Finiti sott’inchiesta sono tre ex caporali che tra le 22,30 e le 23,45 del 13 agosto 1999 la recluta incontrò in caserma. Sono Andrea Antico, 41 anni, originario di Casarano (Lecce) ed attualmente in servizio nel 7° Reggimento Aves (Aviazione dell’Esercito) di Rimini, unico dei tre a vestire ancora la divisa; Alessandro Panella, 41 anni, nato a Roma e residente a San Diego, in California, ma domiciliato a Cerveteri, l’unico dei tre finito ai domiciliari per il pericolo di fuga; Luigi Zabara, 43 anni, nato in Belgio, a Etterbeec, e residente a Castro dei Volsci (Frosinone).

Parallela all’indagine della procura militare di Roma ce n’è una della procura di Pisa, l’ennesima dopo diverse archiviazioni, ma aperta nel 2018 in seguito alle conclusioni della Commissione parlamentare di inchiesta che, nonostante i silenzi e le bugie di tanti, era riuscita a proiettare sul caso una luce.
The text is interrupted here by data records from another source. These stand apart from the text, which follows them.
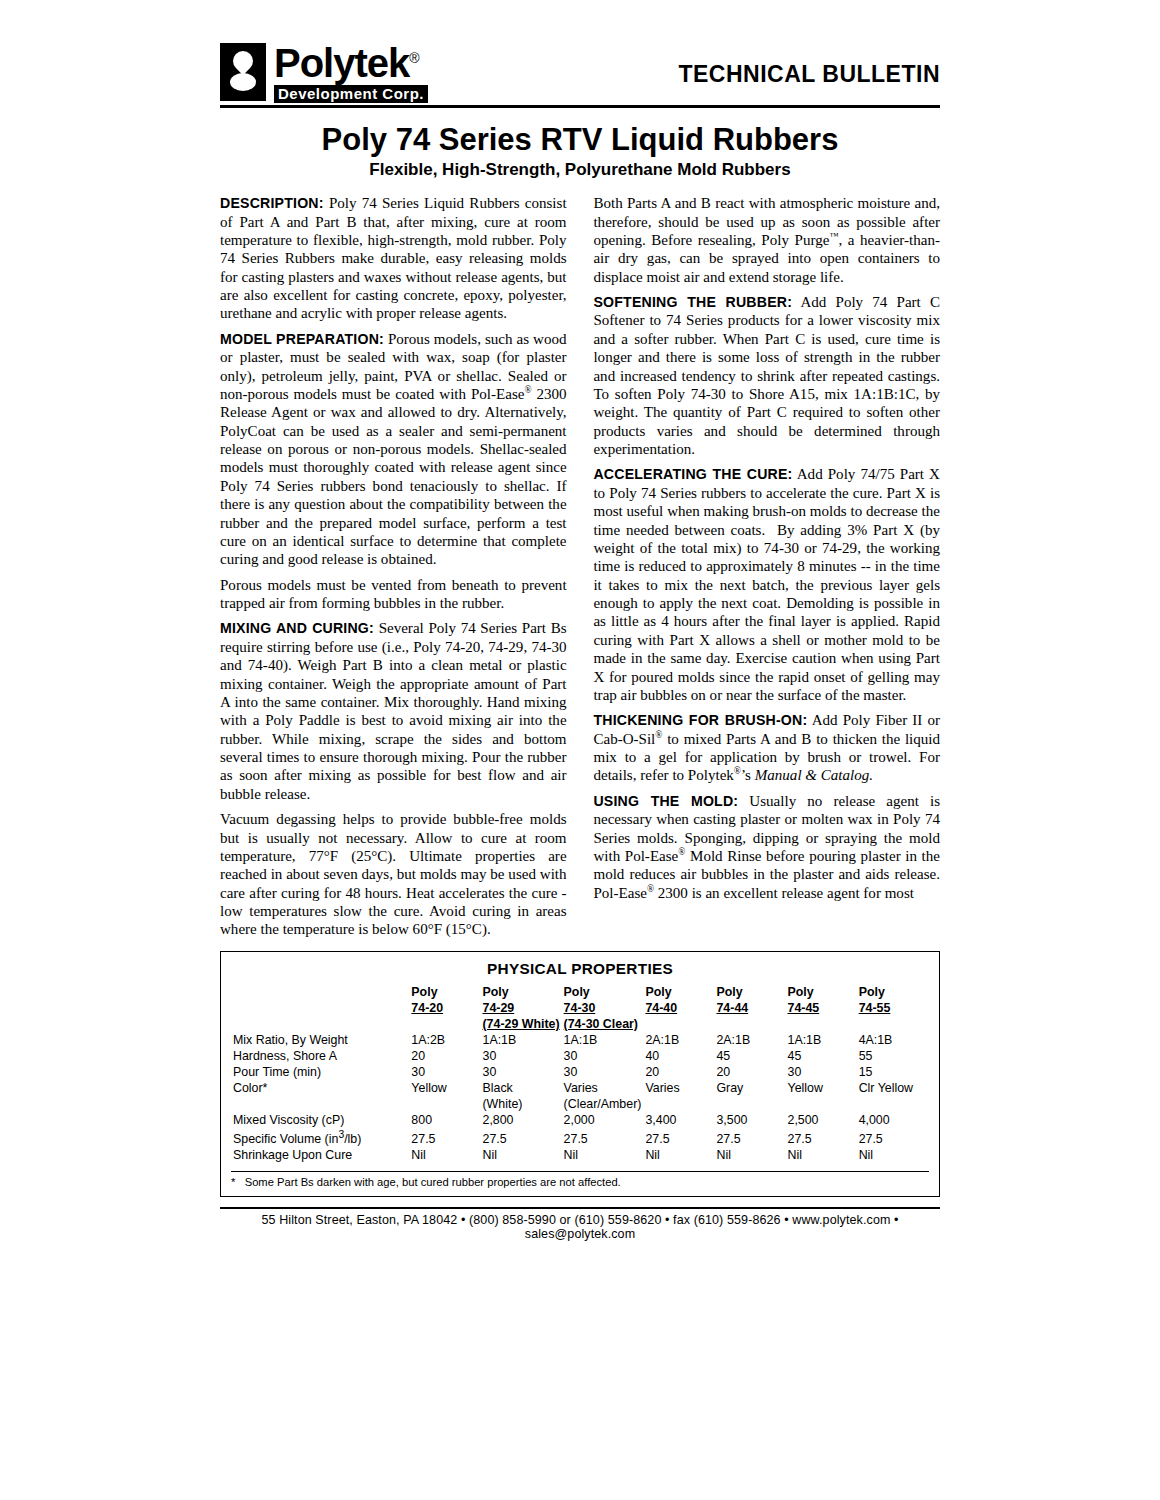Polytek®
Development Corp.
TECHNICAL BULLETIN
Poly 74 Series RTV Liquid Rubbers
Flexible, High-Strength, Polyurethane Mold Rubbers
DESCRIPTION: Poly 74 Series Liquid Rubbers consist of Part A and Part B that, after mixing, cure at room temperature to flexible, high-strength, mold rubber. Poly 74 Series Rubbers make durable, easy releasing molds for casting plasters and waxes without release agents, but are also excellent for casting concrete, epoxy, polyester, urethane and acrylic with proper release agents.
MODEL PREPARATION: Porous models, such as wood or plaster, must be sealed with wax, soap (for plaster only), petroleum jelly, paint, PVA or shellac. Sealed or non-porous models must be coated with Pol-Ease® 2300 Release Agent or wax and allowed to dry. Alternatively, PolyCoat can be used as a sealer and semi-permanent release on porous or non-porous models. Shellac-sealed models must thoroughly coated with release agent since Poly 74 Series rubbers bond tenaciously to shellac. If there is any question about the compatibility between the rubber and the prepared model surface, perform a test cure on an identical surface to determine that complete curing and good release is obtained.
Porous models must be vented from beneath to prevent trapped air from forming bubbles in the rubber.
MIXING AND CURING: Several Poly 74 Series Part Bs require stirring before use (i.e., Poly 74-20, 74-29, 74-30 and 74-40). Weigh Part B into a clean metal or plastic mixing container. Weigh the appropriate amount of Part A into the same container. Mix thoroughly. Hand mixing with a Poly Paddle is best to avoid mixing air into the rubber. While mixing, scrape the sides and bottom several times to ensure thorough mixing. Pour the rubber as soon after mixing as possible for best flow and air bubble release.
Vacuum degassing helps to provide bubble-free molds but is usually not necessary. Allow to cure at room temperature, 77°F (25°C). Ultimate properties are reached in about seven days, but molds may be used with care after curing for 48 hours. Heat accelerates the cure - low temperatures slow the cure. Avoid curing in areas where the temperature is below 60°F (15°C).
Both Parts A and B react with atmospheric moisture and, therefore, should be used up as soon as possible after opening. Before resealing, Poly Purge™, a heavier-than-air dry gas, can be sprayed into open containers to displace moist air and extend storage life.
SOFTENING THE RUBBER: Add Poly 74 Part C Softener to 74 Series products for a lower viscosity mix and a softer rubber. When Part C is used, cure time is longer and there is some loss of strength in the rubber and increased tendency to shrink after repeated castings. To soften Poly 74-30 to Shore A15, mix 1A:1B:1C, by weight. The quantity of Part C required to soften other products varies and should be determined through experimentation.
ACCELERATING THE CURE: Add Poly 74/75 Part X to Poly 74 Series rubbers to accelerate the cure. Part X is most useful when making brush-on molds to decrease the time needed between coats. By adding 3% Part X (by weight of the total mix) to 74-30 or 74-29, the working time is reduced to approximately 8 minutes -- in the time it takes to mix the next batch, the previous layer gels enough to apply the next coat. Demolding is possible in as little as 4 hours after the final layer is applied. Rapid curing with Part X allows a shell or mother mold to be made in the same day. Exercise caution when using Part X for poured molds since the rapid onset of gelling may trap air bubbles on or near the surface of the master.
THICKENING FOR BRUSH-ON: Add Poly Fiber II or Cab-O-Sil® to mixed Parts A and B to thicken the liquid mix to a gel for application by brush or trowel. For details, refer to Polytek®’s Manual & Catalog.
USING THE MOLD: Usually no release agent is necessary when casting plaster or molten wax in Poly 74 Series molds. Sponging, dipping or spraying the mold with Pol-Ease® Mold Rinse before pouring plaster in the mold reduces air bubbles in the plaster and aids release. Pol-Ease® 2300 is an excellent release agent for most
PHYSICAL PROPERTIES
| | Poly | Poly | Poly | Poly | Poly | Poly | Poly |
| --- | --- | --- | --- | --- | --- | --- | --- |
| | 74-20 | 74-29 | 74-30 | 74-40 | 74-44 | 74-45 | 74-55 |
| | | (74-29 White) | (74-30 Clear) | | | | |
| Mix Ratio, By Weight | 1A:2B | 1A:1B | 1A:1B | 2A:1B | 2A:1B | 1A:1B | 4A:1B |
| Hardness, Shore A | 20 | 30 | 30 | 40 | 45 | 45 | 55 |
| Pour Time (min) | 30 | 30 | 30 | 20 | 20 | 30 | 15 |
| Color* | Yellow | Black | Varies | Varies | Gray | Yellow | Clr Yellow |
| | | (White) | (Clear/Amber) | | | | |
| Mixed Viscosity (cP) | 800 | 2,800 | 2,000 | 3,400 | 3,500 | 2,500 | 4,000 |
| Specific Volume (in 3 /lb) | 27.5 | 27.5 | 27.5 | 27.5 | 27.5 | 27.5 | 27.5 |
| Shrinkage Upon Cure | Nil | Nil | Nil | Nil | Nil | Nil | Nil |
* Some Part Bs darken with age, but cured rubber properties are not affected.
55 Hilton Street, Easton, PA 18042 • (800) 858-5990 or (610) 559-8620 • fax (610) 559-8626 • www.polytek.com • sales@polytek.com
Anche Pisa indaga sui tre ex commilitoni di Scieri come pure, ma per false dichiarazioni al pm, sull’ex comandante della Folgore dell’epoca, il generale Enrico Celentano. La procura di Pisa, e alla fine dell’inchiesta potrebbe emergere un conflitto di giurisdizione con Roma, è adesso in attesa di ricevere da parte dell’anatomopatologa Cristina Cattaneo la perizia sulle ferite sul corpo della vittima e sulla loro compatibilità con una caduta indotta da atti di nonnismo. Per la procura militare di Roma quella notte LeScieri fu sorpreso dai tre caporali mentre si apprestava a fare una chiamata con il suo telefonino, cosa che all’epoca era vietata. «Abusando della loro autorità», lo costrinsero a «effettuare subito numerose flessioni sulle braccia. Mentre le eseguiva – continuano i pm della procura militare – lo colpivano con pugni sulla schiena e gli comprimevano le dita delle mani con gli anfibi, per poi costringerlo ad arrampicarsi sulla scala di sicurezza della vicina torre di prosciugamento dei paracadute, dalla parte esterna, con le scarpe slacciate e con la sola forza delle braccia». Durante la risalita, Scieri «veniva seguito dal caporale Panella che, appena raggiunto, per fargli perdere la presa, lo percuoteva dall’interno della scala e, mentre il commilitone cercava di poggiare il piede su uno degli anelli di salita, gli sferrava violentemente un colpo al dorso del piede sinistro; così facendo, a causa dell’insostenibile stress emotivo e fisico subìto, provocato dai tre superiori, Scieri perdeva la presa e precipitava al suolo da un’altezza non inferiore a 5 metri, in tal modo riportando lesioni gravissime». A quel punto i tre caporali Panella, Antico e Zabara, «constatato che il commilitone, sebbene gravemente ferito, era ancora in vita, lo abbandonavano sul posto agonizzante» e «ne determinavano la morte» che, dice il pm, «il tempestivo intervento del personale di Sanità militare, da loro precluso, avrebbe invece potuto evitare». Il corpo di Lele Scieri verrà rinvenuto solo tre giorni dopo.

Sul profilo Facebook «Verità e giustizia per Lele» gli amici del giovane parà siracusano esprimono la loro soddisfazione per la svolta alle indagini, consapevoli che Lele non avesse alcun motivo per suicidarsi e che, invece, appena laureato, non vedeva l’ora di completare il servizio di leva per cominciare la sua carriera di avvocato.